# [Task prompt]
Set down all of the data exactly. Pictures stay out of the copy.

# [Recorded data]
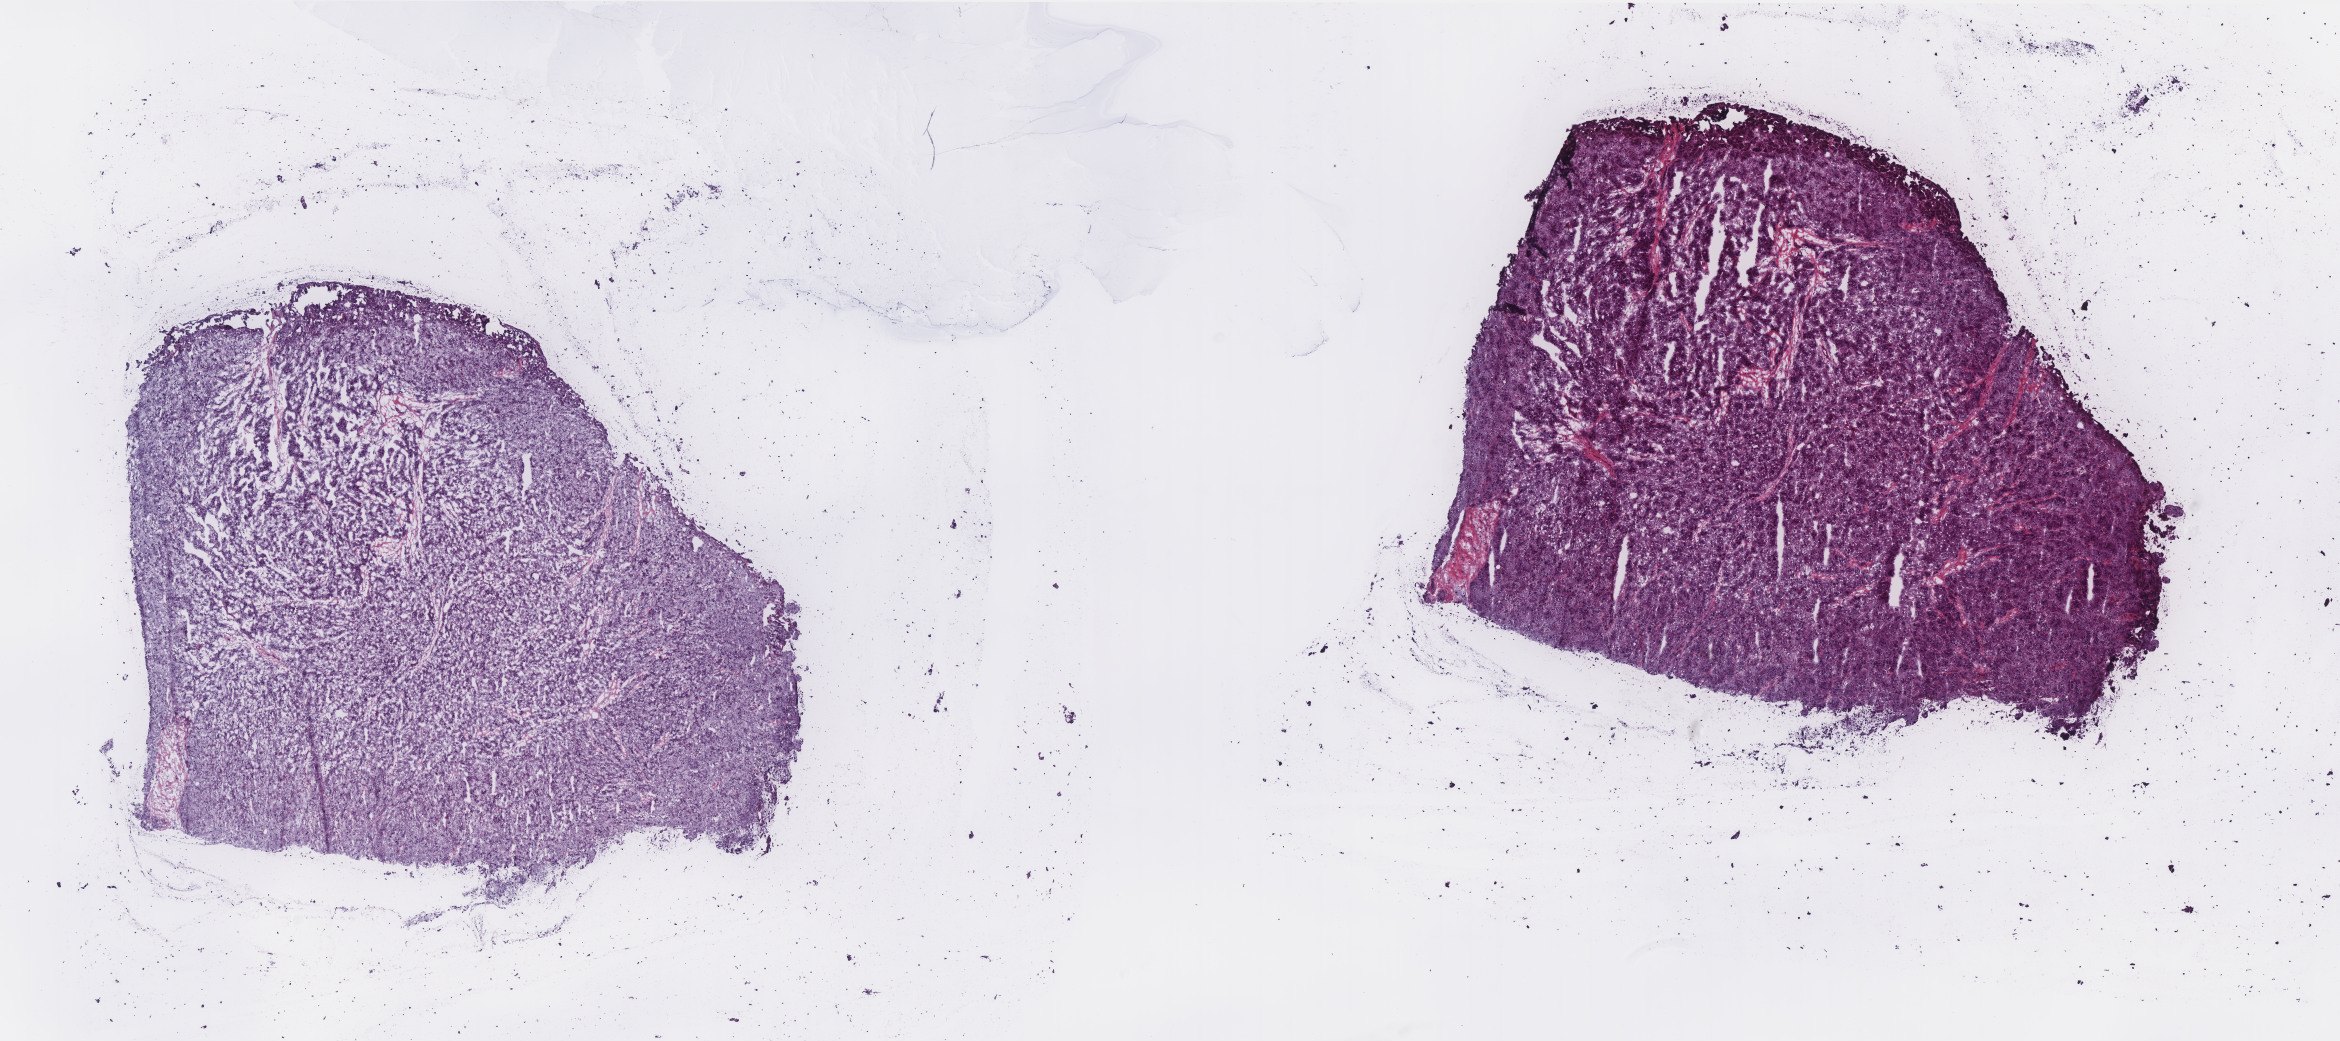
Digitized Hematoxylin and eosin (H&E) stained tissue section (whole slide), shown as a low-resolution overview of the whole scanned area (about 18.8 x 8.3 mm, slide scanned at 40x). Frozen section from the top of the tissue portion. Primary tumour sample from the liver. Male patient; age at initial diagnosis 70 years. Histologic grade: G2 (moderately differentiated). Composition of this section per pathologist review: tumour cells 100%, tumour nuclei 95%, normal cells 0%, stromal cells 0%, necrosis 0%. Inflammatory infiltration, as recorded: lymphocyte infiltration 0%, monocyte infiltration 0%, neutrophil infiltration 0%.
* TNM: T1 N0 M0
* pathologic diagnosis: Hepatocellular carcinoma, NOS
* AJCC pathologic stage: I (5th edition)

# [Final answer]
Digitized Hematoxylin and eosin (H&E) stained tissue section (whole slide), shown as a low-resolution overview of the whole scanned area (about 18.8 x 8.3 mm, slide scanned at 40x). Frozen section from the top of the tissue portion. Primary tumour sample from the liver. Male patient; age at initial diagnosis 70 years. Histologic grade: G2 (moderately differentiated). Composition of this section per pathologist review: tumour cells 100%, tumour nuclei 95%, normal cells 0%, stromal cells 0%, necrosis 0%. Inflammatory infiltration, as recorded: lymphocyte infiltration 0%, monocyte infiltration 0%, neutrophil infiltration 0%.
* TNM: T1 N0 M0
* pathologic diagnosis: Hepatocellular carcinoma, NOS
* AJCC pathologic stage: I (5th edition)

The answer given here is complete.